Like it or not, this year so far has been the year of Hirst. His excellent retrospective at the Tate Modern is still drawing huge crowds, his spot paintings took over the Gagosian galleries and he’s announced his own gallery in Vauxhall.

The White Cube has now jumped on the bandwagon with a display in their newest and largest space in Bermondsey of Hirst’s latest works. The exhibition starts promisingly with The Battle between Good and Evil. Two floating balls continuously fight it out, buffeted by the winds generated by a large fan. Granted it’s an upscaling of his earlier work involving a hair dryer and a ping pong ball, but it’s an improvement that will have you wondering how the balls stay aloft.

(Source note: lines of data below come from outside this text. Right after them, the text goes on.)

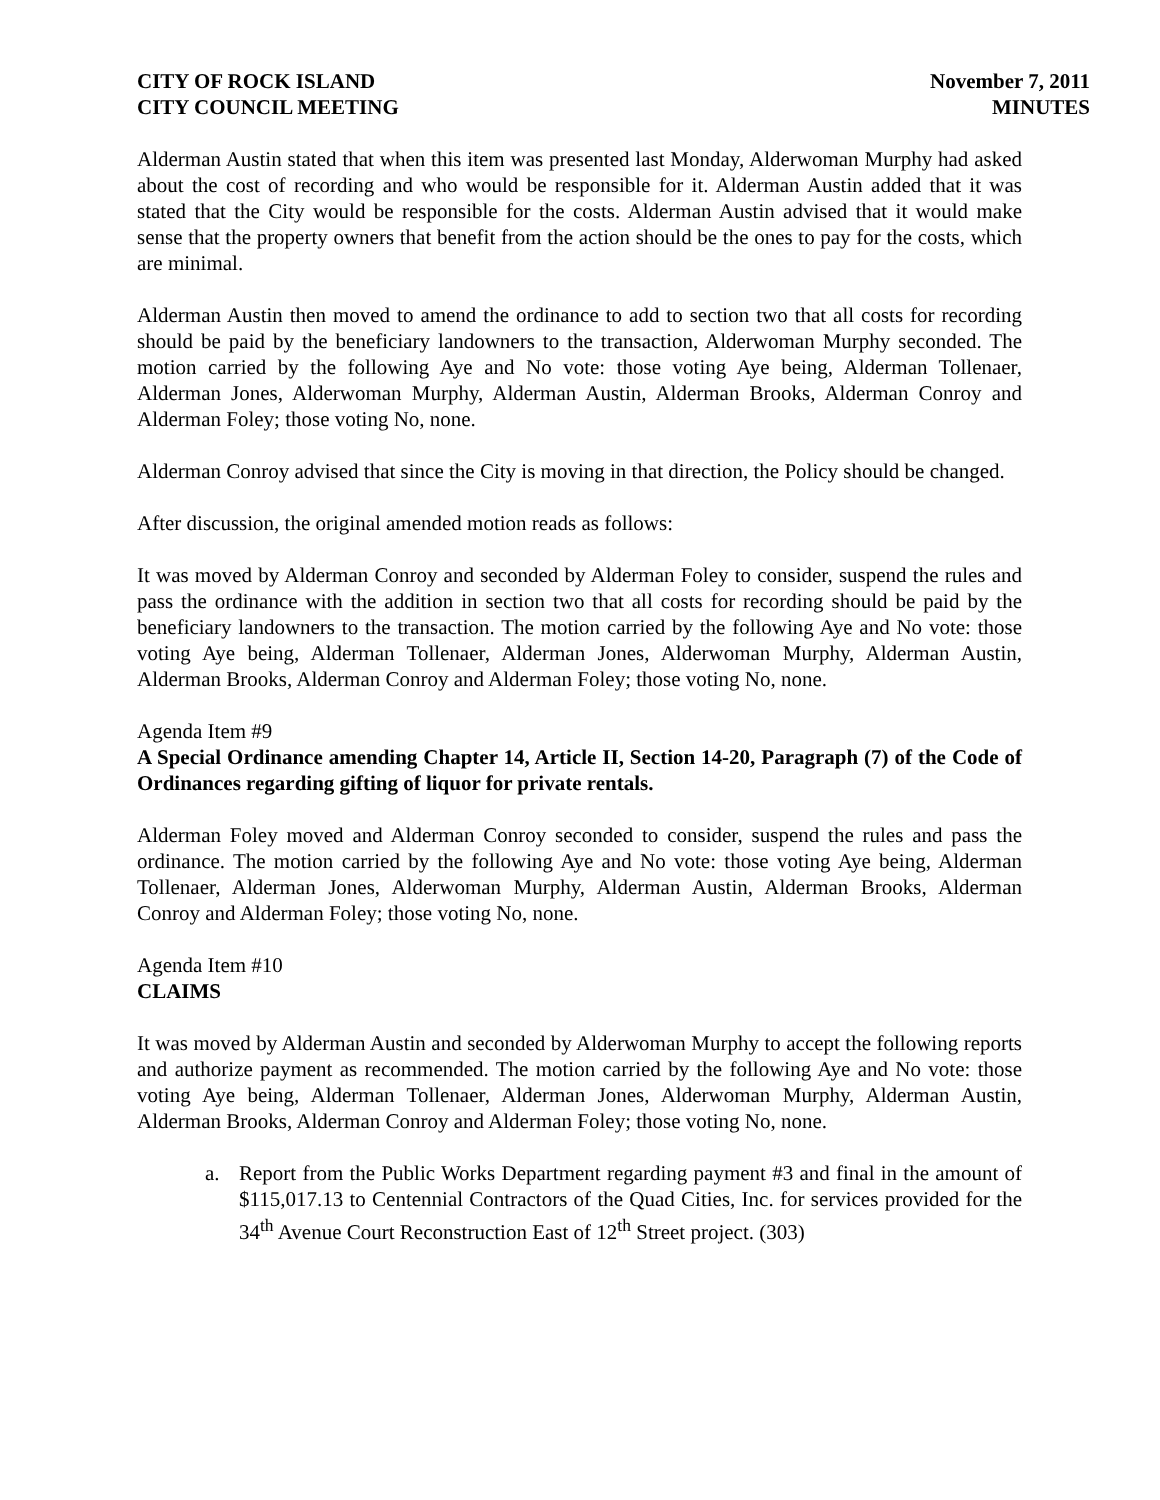CITY OF ROCK ISLAND
CITY COUNCIL MEETING
November 7, 2011
MINUTES
Alderman Austin stated that when this item was presented last Monday, Alderwoman Murphy had asked about the cost of recording and who would be responsible for it. Alderman Austin added that it was stated that the City would be responsible for the costs. Alderman Austin advised that it would make sense that the property owners that benefit from the action should be the ones to pay for the costs, which are minimal.
Alderman Austin then moved to amend the ordinance to add to section two that all costs for recording should be paid by the beneficiary landowners to the transaction, Alderwoman Murphy seconded. The motion carried by the following Aye and No vote: those voting Aye being, Alderman Tollenaer, Alderman Jones, Alderwoman Murphy, Alderman Austin, Alderman Brooks, Alderman Conroy and Alderman Foley; those voting No, none.
Alderman Conroy advised that since the City is moving in that direction, the Policy should be changed.
After discussion, the original amended motion reads as follows:
It was moved by Alderman Conroy and seconded by Alderman Foley to consider, suspend the rules and pass the ordinance with the addition in section two that all costs for recording should be paid by the beneficiary landowners to the transaction. The motion carried by the following Aye and No vote: those voting Aye being, Alderman Tollenaer, Alderman Jones, Alderwoman Murphy, Alderman Austin, Alderman Brooks, Alderman Conroy and Alderman Foley; those voting No, none.
Agenda Item #9
A Special Ordinance amending Chapter 14, Article II, Section 14-20, Paragraph (7) of the Code of Ordinances regarding gifting of liquor for private rentals.
Alderman Foley moved and Alderman Conroy seconded to consider, suspend the rules and pass the ordinance. The motion carried by the following Aye and No vote: those voting Aye being, Alderman Tollenaer, Alderman Jones, Alderwoman Murphy, Alderman Austin, Alderman Brooks, Alderman Conroy and Alderman Foley; those voting No, none.
Agenda Item #10
CLAIMS
It was moved by Alderman Austin and seconded by Alderwoman Murphy to accept the following reports and authorize payment as recommended. The motion carried by the following Aye and No vote: those voting Aye being, Alderman Tollenaer, Alderman Jones, Alderwoman Murphy, Alderman Austin, Alderman Brooks, Alderman Conroy and Alderman Foley; those voting No, none.
a. Report from the Public Works Department regarding payment #3 and final in the amount of $115,017.13 to Centennial Contractors of the Quad Cities, Inc. for services provided for the 34<sup>th</sup> Avenue Court Reconstruction East of 12<sup>th</sup> Street project. (303)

The centrepiece of the exhibition is a room full of Hirst’s paintings – that’s right, no dead animals, no large-scale installations, just a bunch of humble paintings. This is not a complete divergence from his earlier works, as his popular motifs or repeating spots and butterflies are present. He does seem to have found a new muse in parrots, which feature prominently in most of his works here.

Hirst isn’t a particularly talented painter and these works are very repetitive. After you’ve seen half of the gallery, the other half feels like a chore. Even when he tries to shock us with jars containing conjoined foetuses it all seems rather tame considering what he’s shown us before.

Hirst has matured as an artist, but in this maturity he’s lost the edge that made him stand out.

Damien Hirst: Two Weeks One Summer is on display at the White Cube gallery, Bermondsey until 8 July. Entrance is free.

  • Kate_bush

    I hope you enjoy my visit to the Damien Hirst show as much
    as I did.

     

     

    The Technical Impossibility of
    Dyslexia in a Mind Afflicted by Autism

     

    http://www.youtube.com/watch?v=IfjETwvf2Ec

     

    The passage of a few people through the Damien Hirst
    retrospective at the Tate Modern between 3.52pm and 4.49pm on Tuesday, 24 April
    2012. 

    Includes excerpts from Autoerotic Fatalities,
    by Robert R. Hazelwood, Park Elliott Dietz, and Ann Wolbert Burgess, 1983.